Omit all pictures. Reproduce exactly the lines from the first line of the records below through the line with "有一个科学家，做过这个调查，".

Collected data

⟨

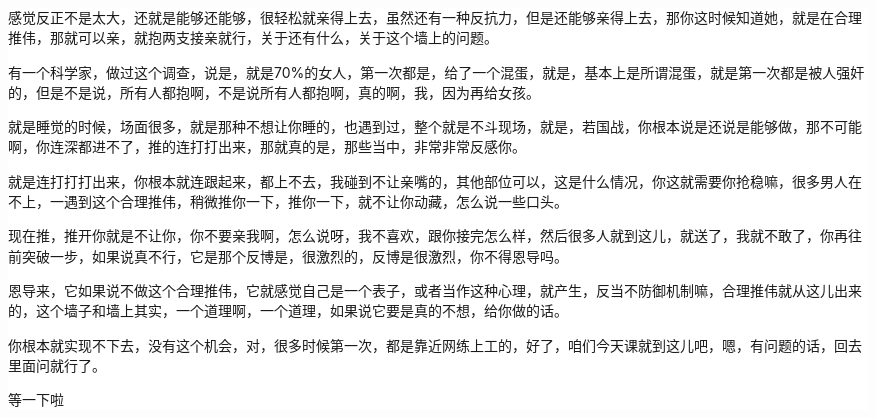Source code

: 感觉反正不是太大，还就是能够还能够，很轻松就亲得上去，虽然还有一种反抗力，但是还能够亲得上去，那你这时候知道她，就是在合理推伟，那就可以亲，就抱两支接亲就行，关于还有什么，关于这个墙上的问题。

有一个科学家，做过这个调查，说是，就是70%的女人，第一次都是，给了一个混蛋，就是，基本上是所谓混蛋，就是第一次都是被人强奸的，但是不是说，所有人都抱啊，不是说所有人都抱啊，真的啊，我，因为再给女孩。

就是睡觉的时候，场面很多，就是那种不想让你睡的，也遇到过，整个就是不斗现场，就是，若国战，你根本说是还说是能够做，那不可能啊，你连深都进不了，推的连打打出来，那就真的是，那些当中，非常非常反感你。

就是连打打打出来，你根本就连跟起来，都上不去，我碰到不让亲嘴的，其他部位可以，这是什么情况，你这就需要你抢稳嘛，很多男人在不上，一遇到这个合理推伟，稍微推你一下，推你一下，就不让你动藏，怎么说一些口头。

现在推，推开你就是不让你，你不要亲我啊，怎么说呀，我不喜欢，跟你接完怎么样，然后很多人就到这儿，就送了，我就不敢了，你再往前突破一步，如果说真不行，它是那个反博是，很激烈的，反博是很激烈，你不得恩导吗。

恩导来，它如果说不做这个合理推伟，它就感觉自己是一个表子，或者当作这种心理，就产生，反当不防御机制嘛，合理推伟就从这儿出来的，这个墙子和墙上其实，一个道理啊，一个道理，如果说它要是真的不想，给你做的话。

你根本就实现不下去，没有这个机会，对，很多时候第一次，都是靠近网练上工的，好了，咱们今天课就到这儿吧，嗯，有问题的话，回去里面问就行了。

等一下啦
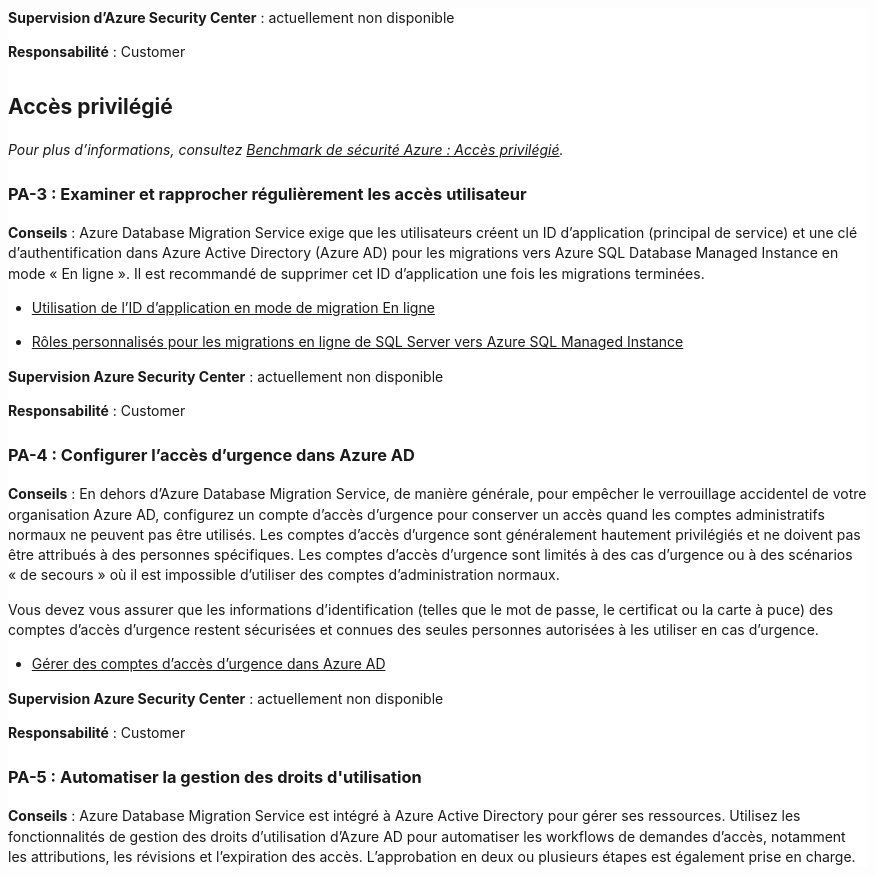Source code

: **Supervision d’Azure Security Center** : actuellement non disponible

**Responsabilité** : Customer

## <a name="privileged-access"></a>Accès privilégié

*Pour plus d’informations, consultez [Benchmark de sécurité Azure : Accès privilégié](/azure/security/benchmarks/security-controls-v2-privileged-access).*

### <a name="pa-3-review-and-reconcile-user-access-regularly"></a>PA-3 : Examiner et rapprocher régulièrement les accès utilisateur

**Conseils** : Azure Database Migration Service exige que les utilisateurs créent un ID d’application (principal de service) et une clé d’authentification dans Azure Active Directory (Azure AD) pour les migrations vers Azure SQL Database Managed Instance en mode « En ligne ». Il est recommandé de supprimer cet ID d’application une fois les migrations terminées.

- [Utilisation de l’ID d’application en mode de migration En ligne](tutorial-sql-server-managed-instance-online.md)

- [Rôles personnalisés pour les migrations en ligne de SQL Server vers Azure SQL Managed Instance](resource-custom-roles-sql-db-managed-instance.md)

**Supervision Azure Security Center** : actuellement non disponible

**Responsabilité** : Customer

### <a name="pa-4-set-up-emergency-access-in-azure-ad"></a>PA-4 : Configurer l’accès d’urgence dans Azure AD

**Conseils** : En dehors d’Azure Database Migration Service, de manière générale, pour empêcher le verrouillage accidentel de votre organisation Azure AD, configurez un compte d’accès d’urgence pour conserver un accès quand les comptes administratifs normaux ne peuvent pas être utilisés. Les comptes d’accès d’urgence sont généralement hautement privilégiés et ne doivent pas être attribués à des personnes spécifiques. Les comptes d’accès d’urgence sont limités à des cas d’urgence ou à des scénarios « de secours » où il est impossible d’utiliser des comptes d’administration normaux.

Vous devez vous assurer que les informations d’identification (telles que le mot de passe, le certificat ou la carte à puce) des comptes d’accès d’urgence restent sécurisées et connues des seules personnes autorisées à les utiliser en cas d’urgence.

- [Gérer des comptes d’accès d’urgence dans Azure AD](/azure/active-directory/users-groups-roles/directory-emergency-access)

**Supervision Azure Security Center** : actuellement non disponible

**Responsabilité** : Customer

### <a name="pa-5-automate-entitlement-management"></a>PA-5 : Automatiser la gestion des droits d'utilisation 

**Conseils** : Azure Database Migration Service est intégré à Azure Active Directory pour gérer ses ressources. Utilisez les fonctionnalités de gestion des droits d’utilisation d’Azure AD pour automatiser les workflows de demandes d’accès, notamment les attributions, les révisions et l’expiration des accès. L’approbation en deux ou plusieurs étapes est également prise en charge.
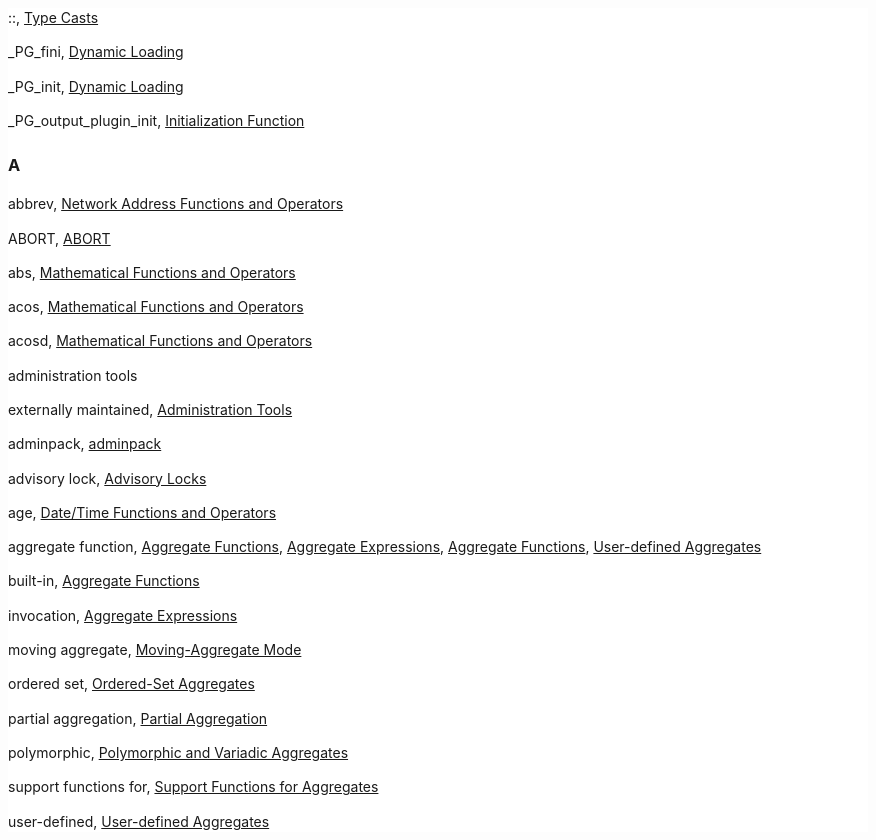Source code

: ::, [Type Casts](sql-expressions.html#SQL-SYNTAX-TYPE-CASTS)

\_PG\_fini, [Dynamic Loading](xfunc-c.html#XFUNC-C-DYNLOAD)

\_PG\_init, [Dynamic Loading](xfunc-c.html#XFUNC-C-DYNLOAD)

\_PG\_output\_plugin\_init, [Initialization
Function](logicaldecoding-output-plugin.html#LOGICALDECODING-OUTPUT-INIT)

</div>

<div id="indexdiv-A" class="indexdiv">

### A

abbrev, [Network Address Functions and Operators](functions-net.html)

ABORT, [ABORT](sql-abort.html)

abs, [Mathematical Functions and Operators](functions-math.html)

acos, [Mathematical Functions and Operators](functions-math.html)

acosd, [Mathematical Functions and Operators](functions-math.html)

administration tools

externally maintained, [Administration Tools](external-admin-tools.html)

adminpack, [adminpack](adminpack.html)

advisory lock, [Advisory Locks](explicit-locking.html#ADVISORY-LOCKS)

age, [Date/Time Functions and Operators](functions-datetime.html)

aggregate function, [Aggregate Functions](tutorial-agg.html), [Aggregate
Expressions](sql-expressions.html#SYNTAX-AGGREGATES), [Aggregate
Functions](functions-aggregate.html), [User-defined
Aggregates](xaggr.html)

built-in, [Aggregate Functions](functions-aggregate.html)

invocation, [Aggregate
Expressions](sql-expressions.html#SYNTAX-AGGREGATES)

moving aggregate, [Moving-Aggregate
Mode](xaggr.html#XAGGR-MOVING-AGGREGATES)

ordered set, [Ordered-Set
Aggregates](xaggr.html#XAGGR-ORDERED-SET-AGGREGATES)

partial aggregation, [Partial
Aggregation](xaggr.html#XAGGR-PARTIAL-AGGREGATES)

polymorphic, [Polymorphic and Variadic
Aggregates](xaggr.html#XAGGR-POLYMORPHIC-AGGREGATES)

support functions for, [Support Functions for
Aggregates](xaggr.html#XAGGR-SUPPORT-FUNCTIONS)

user-defined, [User-defined Aggregates](xaggr.html)
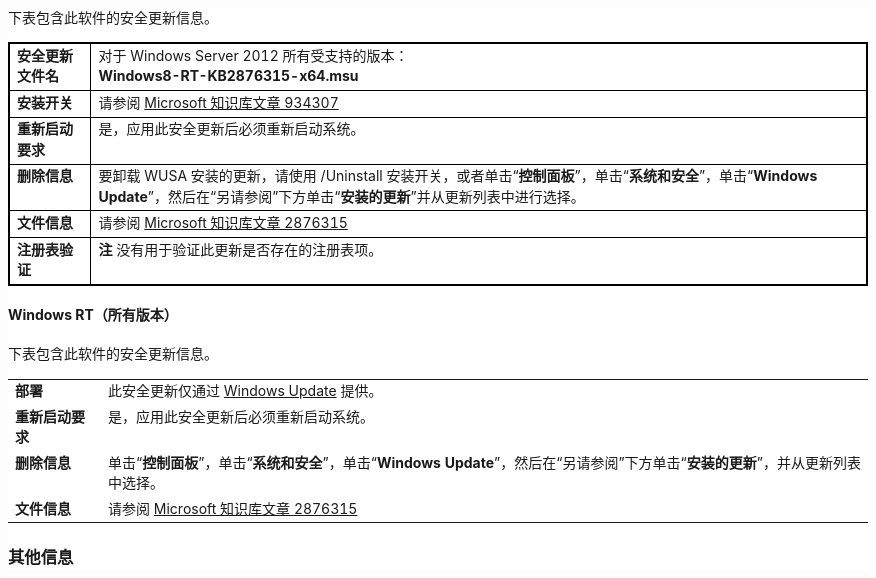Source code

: 下表包含此软件的安全更新信息。

<p> </p>
<table style="border:1px solid black;">  
<tbody>  
<tr class="odd">
<td style="border:1px solid black;"><strong>安全更新文件名</strong></td>
<td style="border:1px solid black;">对于 Windows Server 2012 所有受支持的版本：<br />
<strong>Windows8-RT-KB2876315-x64.msu</strong></td>
</tr>
<tr class="even">
<td style="border:1px solid black;"><strong>安装开关</strong></td>
<td style="border:1px solid black;">请参阅 <a href="http://support.microsoft.com/kb/934307">Microsoft 知识库文章 934307</a></td>
</tr>  
<tr class="odd">
<td style="border:1px solid black;"><strong>重新启动要求</strong></td>
<td style="border:1px solid black;">是，应用此安全更新后必须重新启动系统。</td>
</tr>  
<tr class="even">
<td style="border:1px solid black;"><strong>删除信息</strong></td>
<td style="border:1px solid black;">要卸载 WUSA 安装的更新，请使用 /Uninstall 安装开关，或者单击“<strong>控制面板</strong>”，单击“<strong>系统和安全</strong>”，单击“<strong>Windows Update</strong>”，然后在“另请参阅”下方单击“<strong>安装的更新</strong>”并从更新列表中进行选择。</td>
</tr>  
<tr class="odd">
<td style="border:1px solid black;"><strong>文件信息</strong></td>
<td style="border:1px solid black;">请参阅 <a href="http://support.microsoft.com/kb/2876315">Microsoft 知识库文章 2876315</a></td>
</tr>  
<tr class="even">
<td style="border:1px solid black;"><strong>注册表验证</strong></td>
<td style="border:1px solid black;"><strong>注</strong> 没有用于验证此更新是否存在的注册表项。</td>
</tr>  
</tbody>  
</table>
  
#### Windows RT（所有版本）
  
下表包含此软件的安全更新信息。
  
|                  |                                                                                                                                    |  
|------------------|------------------------------------------------------------------------------------------------------------------------------------|  
| **部署**         | 此安全更新仅通过 [Windows Update](http://go.microsoft.com/fwlink/?linkid=21130) 提供。                                             |  
| **重新启动要求** | 是，应用此安全更新后必须重新启动系统。                                                                                             |  
| **删除信息**     | 单击“**控制面板**”，单击“**系统和安全**”，单击“**Windows Update**”，然后在“另请参阅”下方单击“**安装的更新**”，并从更新列表中选择。 |  
| **文件信息**     | 请参阅 [Microsoft 知识库文章 2876315](http://support.microsoft.com/kb/2876315)                                                     |
  
### 其他信息
  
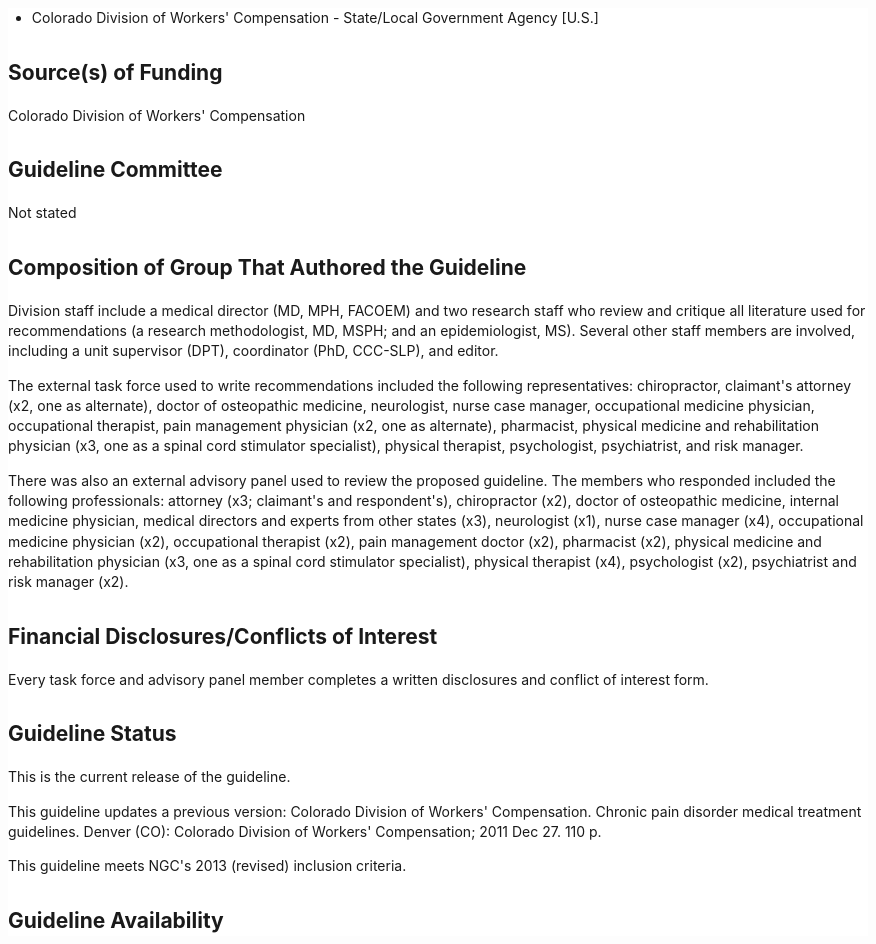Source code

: - Colorado Division of Workers' Compensation - State/Local Government Agency [U.S.]

## Source(s) of Funding



Colorado Division of Workers' Compensation

## Guideline Committee



Not stated

## Composition of Group That Authored the Guideline



Division staff include a medical director (MD, MPH, FACOEM) and two research staff who review and critique all literature used for recommendations (a research methodologist, MD, MSPH; and an epidemiologist, MS). Several other staff members are involved, including a unit supervisor (DPT), coordinator (PhD, CCC-SLP), and editor. 

The external task force used to write recommendations included the following representatives: chiropractor, claimant's attorney (x2, one as alternate), doctor of osteopathic medicine, neurologist, nurse case manager, occupational medicine physician, occupational therapist, pain management physician (x2, one as alternate), pharmacist, physical medicine and rehabilitation physician (x3, one as a spinal cord stimulator specialist), physical therapist, psychologist, psychiatrist, and risk manager. 

There was also an external advisory panel used to review the proposed guideline. The members who responded included the following professionals: attorney (x3; claimant's and respondent's), chiropractor (x2), doctor of osteopathic medicine, internal medicine physician, medical directors and experts from other states (x3), neurologist (x1), nurse case manager (x4), occupational medicine physician (x2), occupational therapist (x2), pain management doctor (x2), pharmacist (x2), physical medicine and rehabilitation physician (x3, one as a spinal cord stimulator specialist), physical therapist (x4), psychologist (x2), psychiatrist and risk manager (x2). 

## Financial Disclosures/Conflicts of Interest



Every task force and advisory panel member completes a written disclosures and conflict of interest form. 

## Guideline Status



This is the current release of the guideline.

This guideline updates a previous version: Colorado Division of Workers' Compensation. Chronic pain disorder medical treatment guidelines. Denver (CO): Colorado Division of Workers' Compensation; 2011 Dec 27. 110 p.

This guideline meets NGC's 2013 (revised) inclusion criteria.

## Guideline Availability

⟩

- _YOUR SOLUTION_:
Source code

: 感觉反正不是太大，还就是能够还能够，很轻松就亲得上去，虽然还有一种反抗力，但是还能够亲得上去，那你这时候知道她，就是在合理推伟，那就可以亲，就抱两支接亲就行，关于还有什么，关于这个墙上的问题。

有一个科学家，做过这个调查，说是，就是70%的女人，第一次都是，给了一个混蛋，就是，基本上是所谓混蛋，就是第一次都是被人强奸的，但是不是说，所有人都抱啊，不是说所有人都抱啊，真的啊，我，因为再给女孩。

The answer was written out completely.